▶ _Exercise aim_
Please reproduce the entries starting at the line containing "august 2018" and ending at the line containing "Transacción segura", swapping "diseño" for "modelo" and leaving everything else unchanged. Leave the pictures out of your answer.
──────
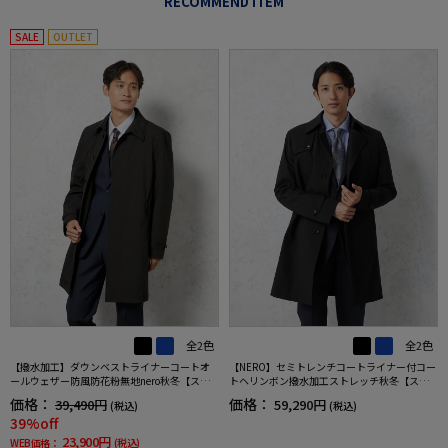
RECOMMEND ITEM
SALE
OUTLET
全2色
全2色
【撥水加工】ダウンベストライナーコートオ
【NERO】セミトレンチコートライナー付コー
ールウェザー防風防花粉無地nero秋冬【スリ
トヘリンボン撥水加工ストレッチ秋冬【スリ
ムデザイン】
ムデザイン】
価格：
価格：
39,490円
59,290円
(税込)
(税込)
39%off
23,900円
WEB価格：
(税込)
──────
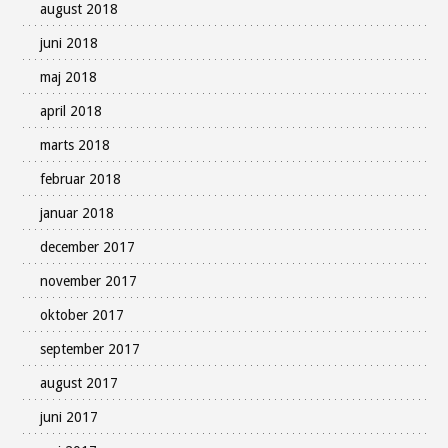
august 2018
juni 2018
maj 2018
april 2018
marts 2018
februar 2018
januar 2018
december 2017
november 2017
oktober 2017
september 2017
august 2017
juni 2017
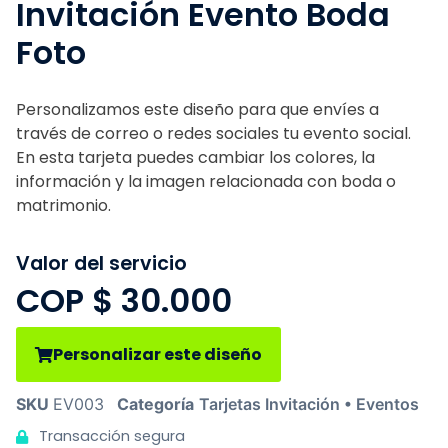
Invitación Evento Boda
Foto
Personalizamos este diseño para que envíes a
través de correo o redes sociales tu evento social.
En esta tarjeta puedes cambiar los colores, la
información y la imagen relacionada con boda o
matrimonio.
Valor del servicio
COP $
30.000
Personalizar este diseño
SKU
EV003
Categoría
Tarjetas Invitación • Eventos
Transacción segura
──────
▶ _Response for this exercise_
august 2018
juni 2018
maj 2018
april 2018
marts 2018
februar 2018
januar 2018
december 2017
november 2017
oktober 2017
september 2017
august 2017
juni 2017
Invitación Evento Boda
Foto
Personalizamos este modelo para que envíes a
través de correo o redes sociales tu evento social.
En esta tarjeta puedes cambiar los colores, la
información y la imagen relacionada con boda o
matrimonio.
Valor del servicio
COP $
30.000
Personalizar este modelo
SKU
EV003
Categoría
Tarjetas Invitación • Eventos
Transacción segura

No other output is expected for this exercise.